One morning they crossed the last broken hills of Cerberus, and floated out over the flat dusty plain of Amazonis Planitia. Arkady brought the dirigible down, to set a windmill in a pass between two final hillocks of old Cerberus. Something went wrong with the clasp on the winch hook, however, and it snapped open when the windmill was only halfway to the ground. The windmill thumped down flat on its base. From the ship it looked okay, but when Nadia suited up and descended in the sling to check it out, she found that the hot plate had cracked away from the base.
And there, behind the plate, was a mass of something. A dull green something with a touch of blue to it, dark inside the box. She reached in with a screwdriver and poked at it carefully. “Shit,” she said.
“What?” Arkady said above.
She ignored him and scraped some of the substance into a bag she used for screws and nuts.
She got into the sling. “Pull me back up,” she ordered.
“What’s wrong?” Arkady asked.
“Just get me up there.”
He closed the bomb bay doors after her, and met her as she was getting out of the sling. “What’s up?”
She took off her helmet. “You know what’s up, you bastard!” She took a swing at him and he leaped back, banging into a wall of windmills. “Ow!” he cried; a vane had caught him in the back. “Hey! What’s the problem! Nadia!”
She took the bag from her walker pocket and waved it before him. “This is the problem! How could you do it? How could you lie to me? You bastard, do you have any idea what kind of trouble this is going to get us in? They’ll come up here and send us all back to Earth!”
Round-eyed, Arkady rubbed his jaw. “I wouldn’t lie to you, Nadia,” he said earnestly. “I don’t lie to my friends. Let me see that.”
She stared at him and he stared back, his arm stretched out for the bag, the whites of his eyes visible all the way round the irises. He shrugged, and she frowned.
“You really don’t know?” she demanded.
“Know what?”
She couldn’t believe he would fake ignorance; it just wasn’t his style. Which suddenly made things very strange. “At least some of our windmills are little algae farms.”
“What ?”
“The fucking windmills that we’ve been dropping everywhere,” she said. “They’re stuffed with Vlad’s new algae or lichen or whatever it is. Look.” She put the little bag on the tiny kitchen table, opened it and used the screwdriver to spoon out a little bit of it. Little knobby chunks of bluish lichen. Like Martian life forms out of an old pulp novel.
They stared at it.
“Well I’ll be damned,” Arkady said. He leaned over until his eyes were a centimeter from the stuff on the table.
“You swear you didn’t know?” Nadia demanded.
“I swear. I wouldn’t do that to you, Nadia. You know that.”
She heaved a big breath. “Well – our friends would do it to us, apparently.”

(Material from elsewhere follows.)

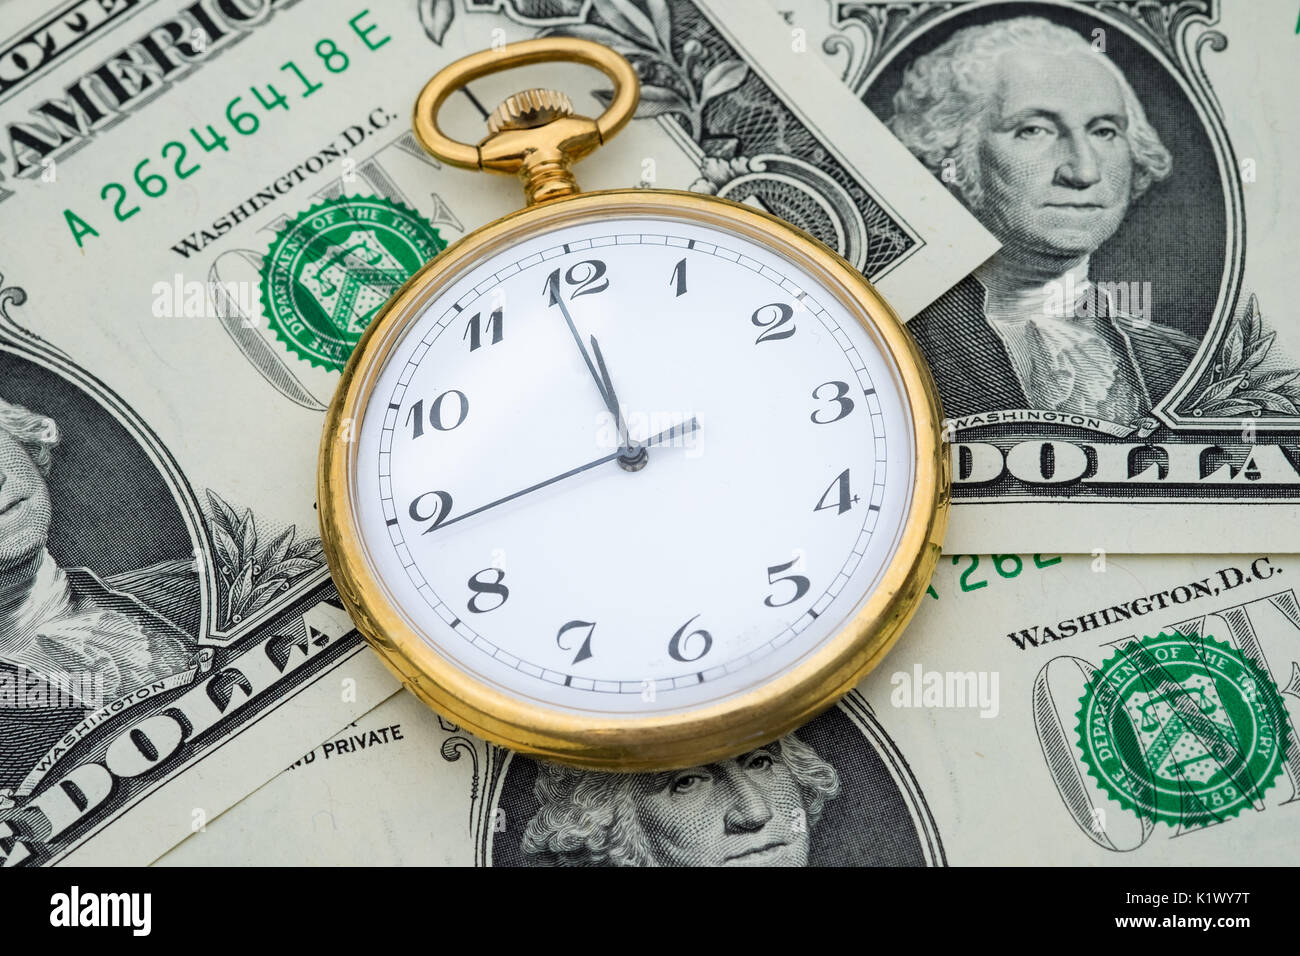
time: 11:44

He straightened up and nodded. “That’s right.” He was distracted, thinking hard. He went to one of the windmill bases and hefted it away from the others. “Where was it?”
“Behind the heating pad.”
They went to work on it with Nadia’s tools, and got it open. Behind the plate was another colony of Underhill algae. Nadia poked around at the edges of the plate, and discovered a pair of small hinges where the top of the plate met the insides of the container wall. “Look, it’s made to open.”

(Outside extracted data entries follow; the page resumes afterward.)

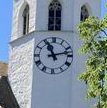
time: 11:12
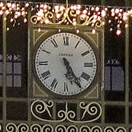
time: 5:24
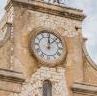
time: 12:07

“But who opens it?” Arkady said.
“Radio?”
“Well I’ll be damned.” Arkady stood, walked up and down the narrow corridor. “I mean— ”
“How many dirigible trips have been made so far, ten? Twenty? And all of them dropping these things?”
Arkady started to laugh. He tilted his head back, and his huge crazed grin split his red beard in two, and he laughed until he held his sides. “Ah, ha ha ha ha ha ha!”
Nadia, who didn’t think it was funny at all, nevertheless felt her face grinning at the sight of him. “It’s not funny!” she protested. “We’re in big trouble!”